▸ **Problem description**:
In the post titled "The Fallen Breadwinner," what is the title of Anne-Marie Slaughter's article in The Atlantic?

▸ **Excerpted passage**:
::::

Saturday, June 30, 2012

The Fallen Breadwinner

Oh, boys and girls, women and men, and everything in between.  It's so tricky working together, isn't it?  Please excuse the heteronormitivity (and middle-classness) of the following - especially on this most colourful of weekends - but I want to talk about issues of male/female power dynamics here in a long round-about way.

Several things I've read and arguments I've mediated lately have to do with gender.  Which one wins?  How do we prop up the losers?  Why do we even care about helping the losers?  That sort of thing.

Most popular is the article by Anne-Marie Slaughter in The Atlantic:  "Why Women Still Can't Have It All."  It suggests men are winning in boardrooms and politics because dads don't do enough at home.  When push comes to shove, women have to step back from their careers to care for their little ones - and not-so-little ones as the author took a breather to get her teenager back on track.  This is not a new idea.  But it's one that just isn't substantially budging!  To fix the problem, men have to step up, but also our entire culture has to change to be geared towards helping women work by, basically, taking a greater hand in helping us raise our kids.

::::

▸ **The data**:
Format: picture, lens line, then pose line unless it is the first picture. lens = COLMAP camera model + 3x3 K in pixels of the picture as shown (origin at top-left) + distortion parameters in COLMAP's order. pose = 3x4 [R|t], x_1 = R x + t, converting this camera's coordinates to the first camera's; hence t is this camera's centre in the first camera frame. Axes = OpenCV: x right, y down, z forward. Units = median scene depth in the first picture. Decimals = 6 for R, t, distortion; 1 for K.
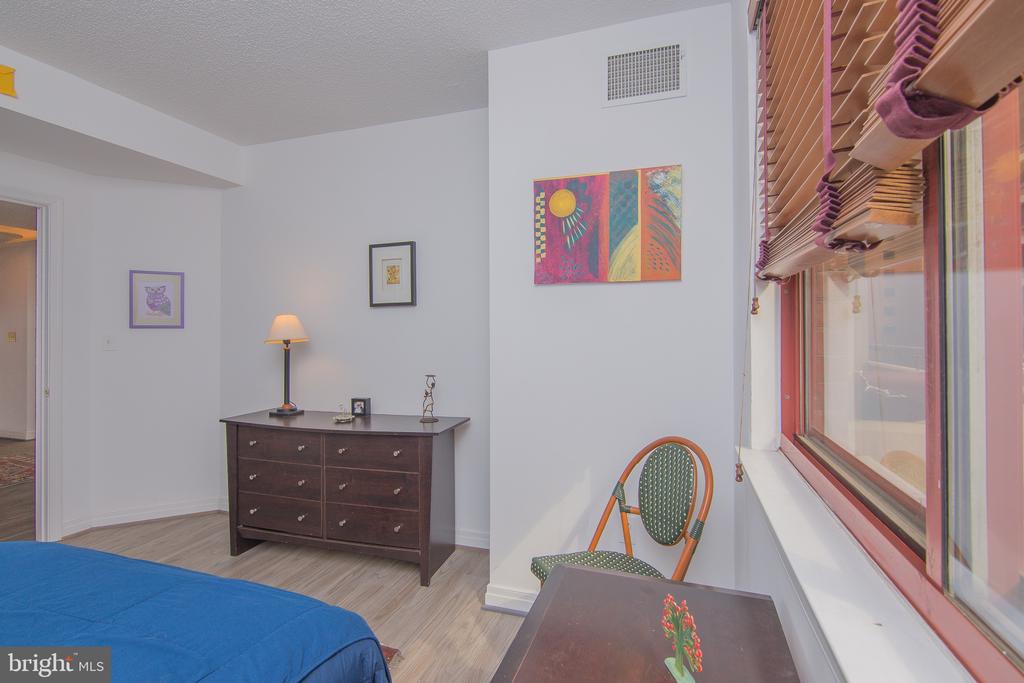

::::

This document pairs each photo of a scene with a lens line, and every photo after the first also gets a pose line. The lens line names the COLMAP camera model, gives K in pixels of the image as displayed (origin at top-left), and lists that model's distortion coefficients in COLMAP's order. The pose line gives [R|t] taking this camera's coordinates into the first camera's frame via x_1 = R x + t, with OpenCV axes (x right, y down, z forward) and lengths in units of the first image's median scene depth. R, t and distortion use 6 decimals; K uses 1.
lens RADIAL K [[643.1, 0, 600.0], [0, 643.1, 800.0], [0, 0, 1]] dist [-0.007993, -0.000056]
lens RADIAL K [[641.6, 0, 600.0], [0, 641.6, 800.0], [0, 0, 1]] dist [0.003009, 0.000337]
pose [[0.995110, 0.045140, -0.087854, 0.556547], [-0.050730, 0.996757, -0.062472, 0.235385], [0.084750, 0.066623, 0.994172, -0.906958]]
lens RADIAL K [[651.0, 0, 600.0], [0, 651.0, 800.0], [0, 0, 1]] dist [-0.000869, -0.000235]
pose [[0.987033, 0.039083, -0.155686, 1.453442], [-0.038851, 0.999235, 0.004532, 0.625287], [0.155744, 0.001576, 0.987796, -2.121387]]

::::

▸ **Response to the exercise**:
"Why Women Still Can't Have It All."